* start Records for the exercise *

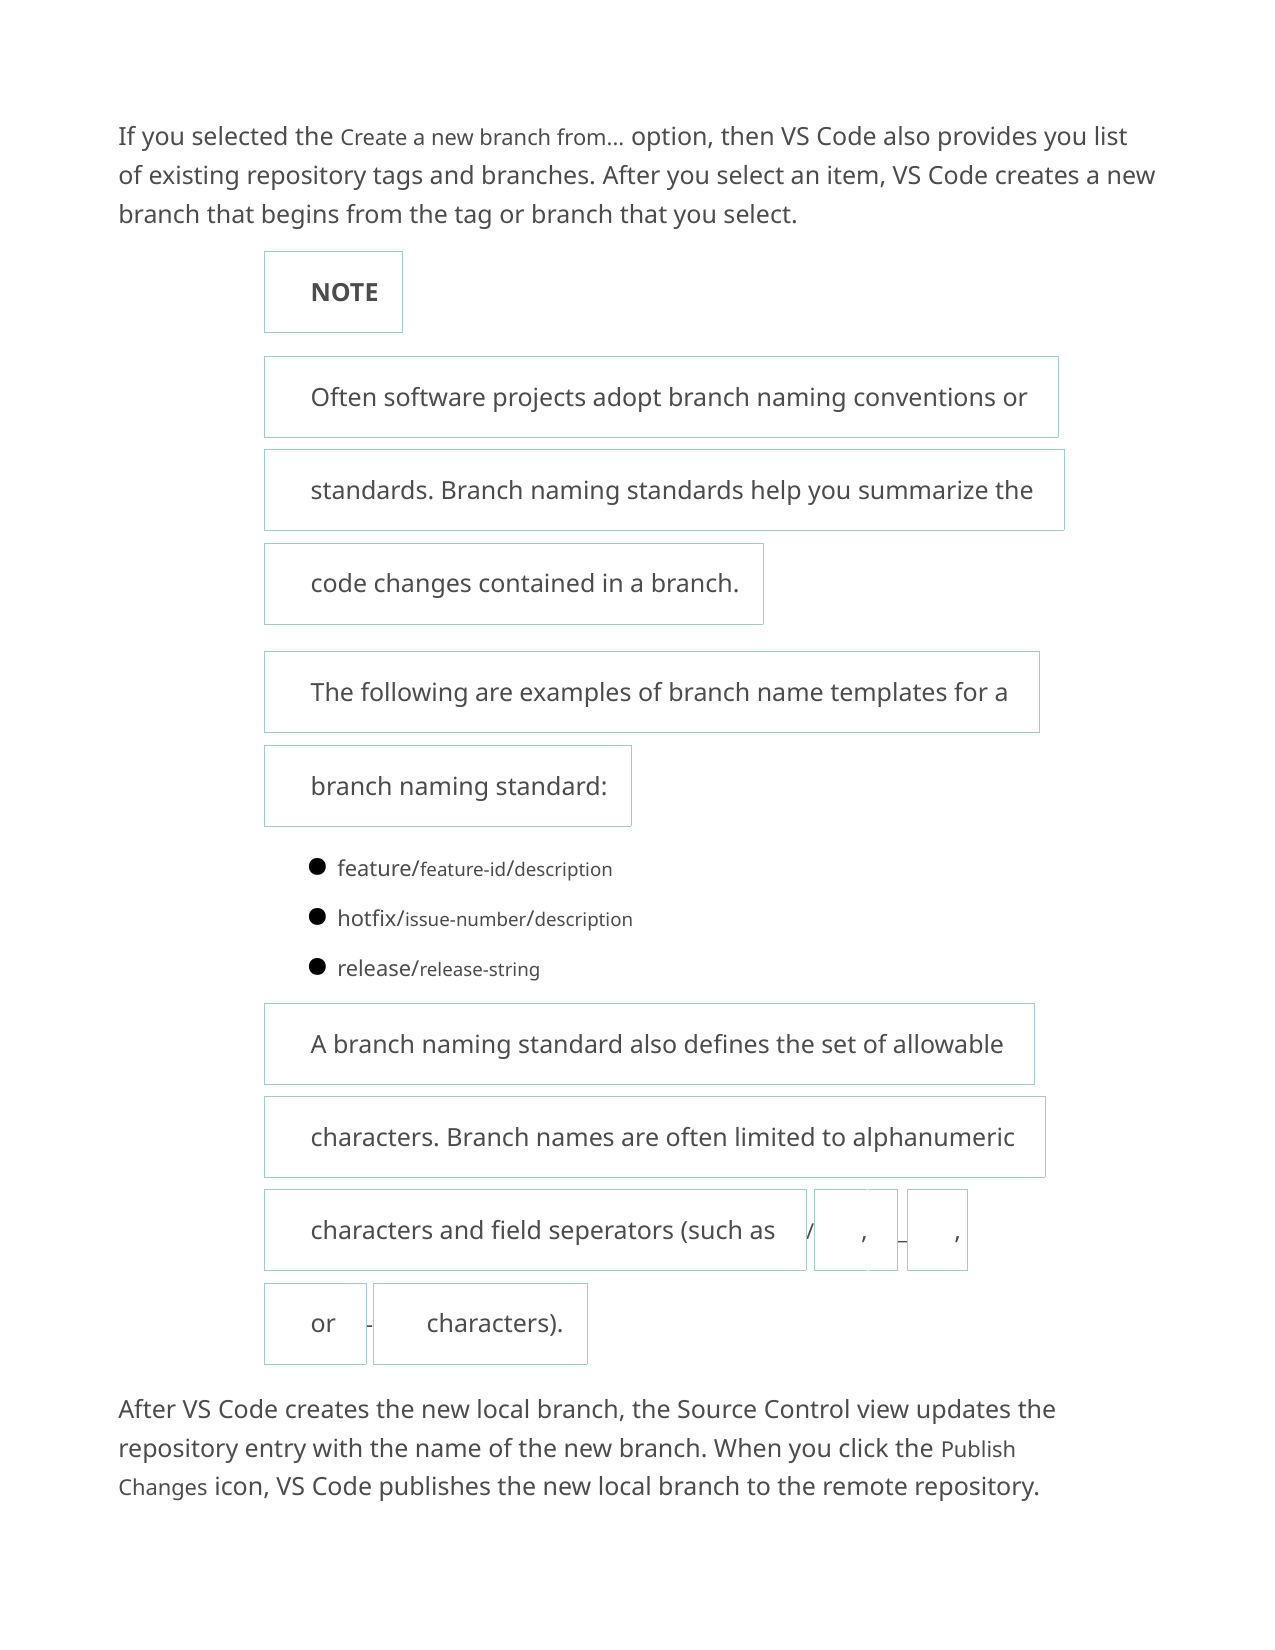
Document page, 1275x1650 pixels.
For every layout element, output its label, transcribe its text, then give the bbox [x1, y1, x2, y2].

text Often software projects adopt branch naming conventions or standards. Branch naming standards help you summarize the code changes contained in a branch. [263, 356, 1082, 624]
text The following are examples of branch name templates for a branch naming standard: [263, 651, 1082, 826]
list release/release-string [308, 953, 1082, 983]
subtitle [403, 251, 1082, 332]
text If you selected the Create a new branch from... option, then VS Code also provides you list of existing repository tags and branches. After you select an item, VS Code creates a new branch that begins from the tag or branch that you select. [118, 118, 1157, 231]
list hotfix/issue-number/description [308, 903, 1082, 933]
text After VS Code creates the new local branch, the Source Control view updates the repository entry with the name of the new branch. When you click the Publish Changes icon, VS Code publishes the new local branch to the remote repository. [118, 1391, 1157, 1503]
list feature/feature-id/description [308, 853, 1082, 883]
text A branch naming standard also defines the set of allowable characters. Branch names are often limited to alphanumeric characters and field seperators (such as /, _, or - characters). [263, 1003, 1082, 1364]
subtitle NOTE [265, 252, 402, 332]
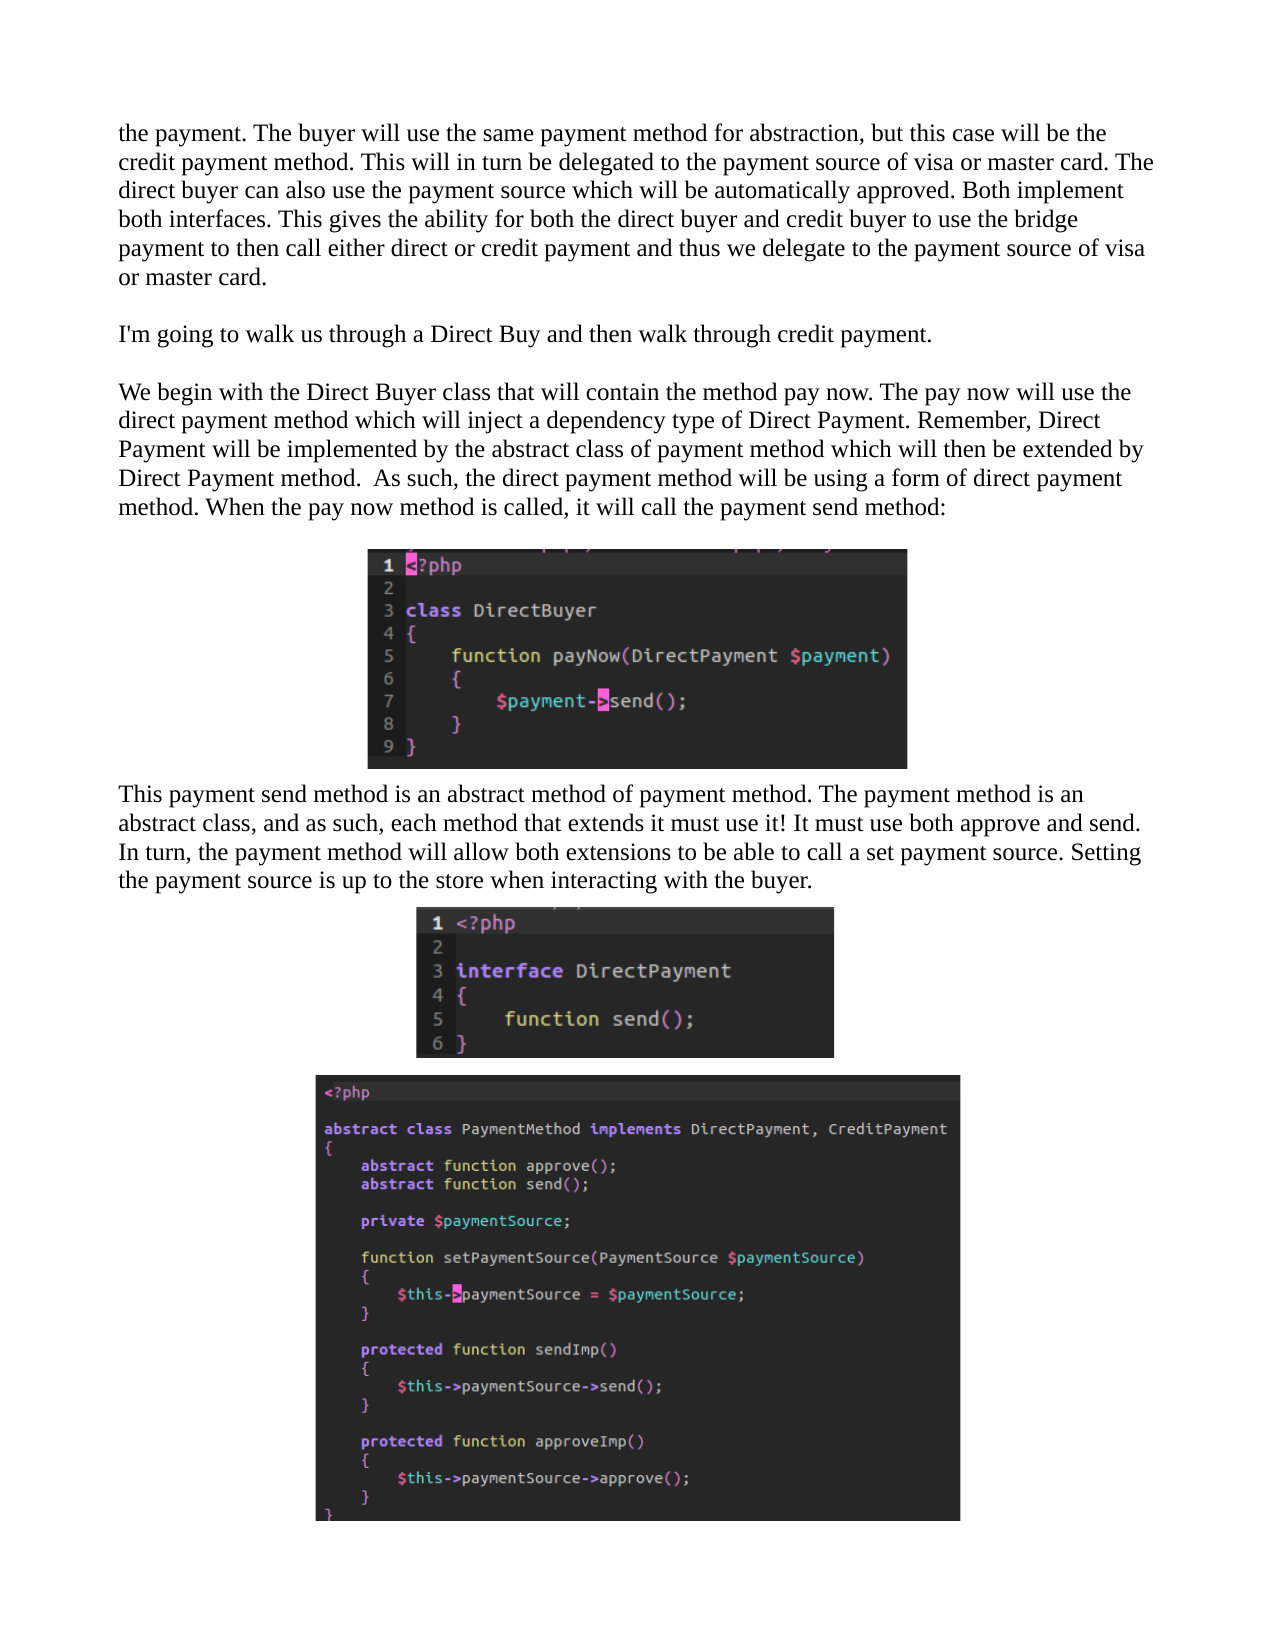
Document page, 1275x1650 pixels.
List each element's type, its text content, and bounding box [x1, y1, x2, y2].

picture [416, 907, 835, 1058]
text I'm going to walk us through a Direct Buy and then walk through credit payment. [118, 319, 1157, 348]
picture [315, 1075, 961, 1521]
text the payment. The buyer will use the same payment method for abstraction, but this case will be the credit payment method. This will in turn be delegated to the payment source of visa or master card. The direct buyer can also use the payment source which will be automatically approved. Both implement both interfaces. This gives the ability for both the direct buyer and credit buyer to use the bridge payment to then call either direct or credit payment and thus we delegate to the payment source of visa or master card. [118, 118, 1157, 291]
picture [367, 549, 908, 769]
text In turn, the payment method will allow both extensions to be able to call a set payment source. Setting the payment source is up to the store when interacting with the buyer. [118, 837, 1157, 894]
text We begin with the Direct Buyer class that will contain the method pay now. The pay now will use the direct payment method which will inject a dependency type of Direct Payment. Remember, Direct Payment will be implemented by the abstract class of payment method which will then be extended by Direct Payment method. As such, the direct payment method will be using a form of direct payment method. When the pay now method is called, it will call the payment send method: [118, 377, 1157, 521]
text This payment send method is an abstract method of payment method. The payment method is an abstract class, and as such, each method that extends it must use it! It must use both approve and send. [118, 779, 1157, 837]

* end Records for the exercise *

(Goal of the exercise) Reproduce every line of the records above verbatim, omitting the pictures from your answer.

(Answer in full)
Document page, 1275x1650 pixels.
For every layout element, output its label, transcribe its text, then give the bbox [x1, y1, x2, y2].

text Often software projects adopt branch naming conventions or standards. Branch naming standards help you summarize the code changes contained in a branch. [263, 356, 1082, 624]
text The following are examples of branch name templates for a branch naming standard: [263, 651, 1082, 826]
list release/release-string [308, 953, 1082, 983]
subtitle [403, 251, 1082, 332]
text If you selected the Create a new branch from... option, then VS Code also provides you list of existing repository tags and branches. After you select an item, VS Code creates a new branch that begins from the tag or branch that you select. [118, 118, 1157, 231]
list hotfix/issue-number/description [308, 903, 1082, 933]
text After VS Code creates the new local branch, the Source Control view updates the repository entry with the name of the new branch. When you click the Publish Changes icon, VS Code publishes the new local branch to the remote repository. [118, 1391, 1157, 1503]
list feature/feature-id/description [308, 853, 1082, 883]
text A branch naming standard also defines the set of allowable characters. Branch names are often limited to alphanumeric characters and field seperators (such as /, _, or - characters). [263, 1003, 1082, 1364]
subtitle NOTE [265, 252, 402, 332]
Document page, 1275x1650 pixels.
List each element's type, its text content, and bounding box [x1, y1, x2, y2].

picture [416, 907, 835, 1058]
text I'm going to walk us through a Direct Buy and then walk through credit payment. [118, 319, 1157, 348]
picture [315, 1075, 961, 1521]
text the payment. The buyer will use the same payment method for abstraction, but this case will be the credit payment method. This will in turn be delegated to the payment source of visa or master card. The direct buyer can also use the payment source which will be automatically approved. Both implement both interfaces. This gives the ability for both the direct buyer and credit buyer to use the bridge payment to then call either direct or credit payment and thus we delegate to the payment source of visa or master card. [118, 118, 1157, 291]
picture [367, 549, 908, 769]
text In turn, the payment method will allow both extensions to be able to call a set payment source. Setting the payment source is up to the store when interacting with the buyer. [118, 837, 1157, 894]
text We begin with the Direct Buyer class that will contain the method pay now. The pay now will use the direct payment method which will inject a dependency type of Direct Payment. Remember, Direct Payment will be implemented by the abstract class of payment method which will then be extended by Direct Payment method. As such, the direct payment method will be using a form of direct payment method. When the pay now method is called, it will call the payment send method: [118, 377, 1157, 521]
text This payment send method is an abstract method of payment method. The payment method is an abstract class, and as such, each method that extends it must use it! It must use both approve and send. [118, 779, 1157, 837]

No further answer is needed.